Il résulte de tout ce qui précède, sans qu’il soit besoin de se prononcer sur les autres moyens dirigés contre cette décision, que l’arrêté du 29 août 2025 du préfet de la Corrèze doit être annulé en tant qu’il porte interdiction de retour sur le territoire français pour une durée d’un an.
Sur les conclusions à fin d’injonction :
Le présent jugement, qui annule l’interdiction de retour sur le territoire français en litige, n’implique pas les mesures d’exécution sollicitées.
Sur les frais liés au litige :
Dans les circonstances de l’espèce, il n’y a pas lieu de mettre à la charge de l’Etat la somme demandée par le requérant en application des dispositions de l’article 37 de la loi du 10 juillet 1991 et de l’article L. 761-1 du code de justice administrative.
D E C I D E :
Article 1er
:
La décision du 29 août 2025 par laquelle le préfet de la Corrèze a prononcé une interdiction de retour sur le territoire français pour une durée d’un an à l’encontre de M. A… est annulée.
Article 2
:
Le surplus des conclusions de la requête est rejeté.
Article 3
:
Le présent jugement sera notifié à M. B… A…, à Me Akakpovie et au préfet de la Corrèze.
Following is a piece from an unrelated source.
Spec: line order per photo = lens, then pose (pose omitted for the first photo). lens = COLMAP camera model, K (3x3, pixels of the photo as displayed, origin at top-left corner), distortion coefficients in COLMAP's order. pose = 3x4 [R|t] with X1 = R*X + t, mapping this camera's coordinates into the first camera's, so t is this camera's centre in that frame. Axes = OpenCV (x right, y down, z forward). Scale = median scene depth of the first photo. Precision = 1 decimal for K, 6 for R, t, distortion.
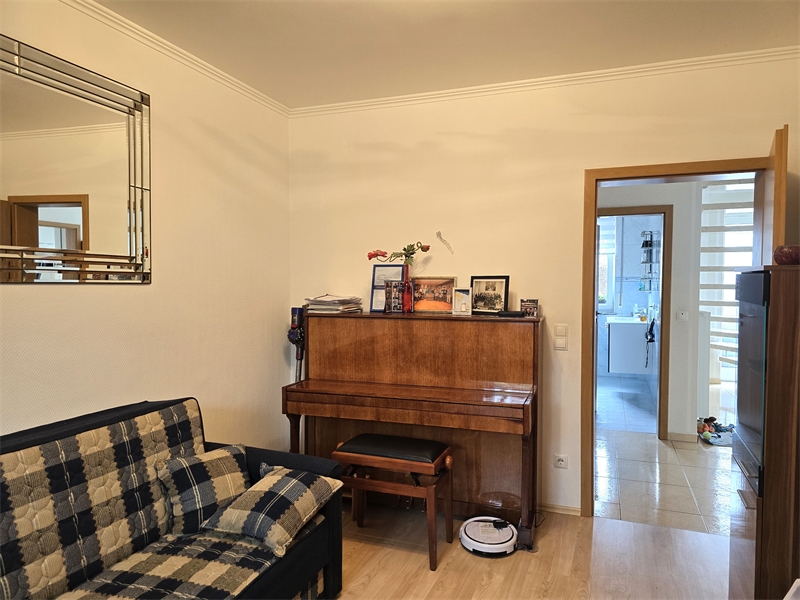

Délibéré après l’audience du 24 mars 2026, à laquelle siégeaient :
M. Artus, président,
M. Gillet, conseiller,
M. Vaillant, conseiller,
Rendu public par mise à disposition au greffe le 7 avril 2026.
Le rapporteur,
K. GILLET
Le président,
D. ARTUS
Le greffier,
M. C…
La République mande et ordonne au préfet de la Corrèze en ce qui le concerne ou à tous commissaires de justice à ce requis en ce qui concerne les voies de droit commun contre les parties privées, de pourvoir à l’exécution de la présente décision.